* [WHAT TO DO]
Only one stretch of the records below should be repeated. It starts with the line containing "7000: 34 -> 32" and goes on through the line containing "15000: 17 -> 15", exactly as written.

Difference listings
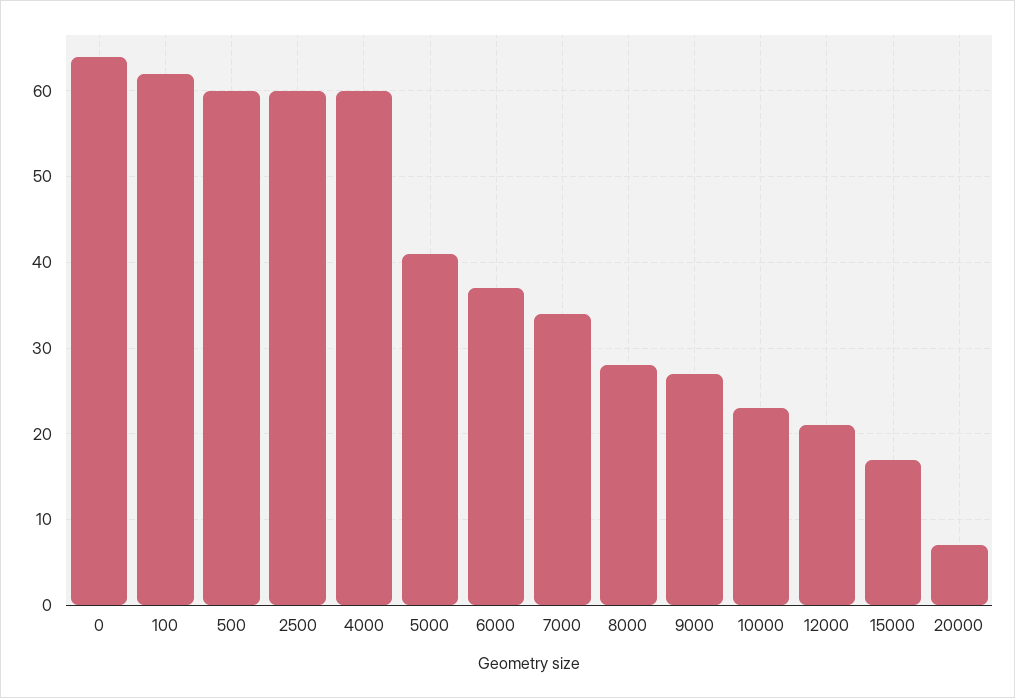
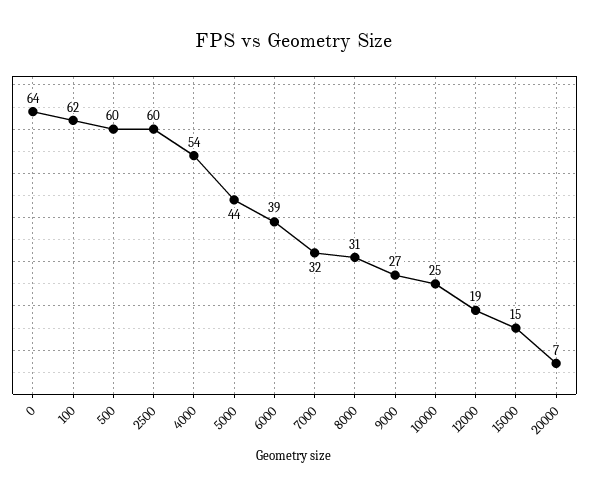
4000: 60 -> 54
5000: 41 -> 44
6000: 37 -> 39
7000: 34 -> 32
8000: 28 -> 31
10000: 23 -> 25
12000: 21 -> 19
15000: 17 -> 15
--
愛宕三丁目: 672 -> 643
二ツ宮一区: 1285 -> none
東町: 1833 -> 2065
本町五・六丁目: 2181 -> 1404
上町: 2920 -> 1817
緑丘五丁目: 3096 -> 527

* [EXPECTED ANSWER]
7000: 34 -> 32
8000: 28 -> 31
10000: 23 -> 25
12000: 21 -> 19
15000: 17 -> 15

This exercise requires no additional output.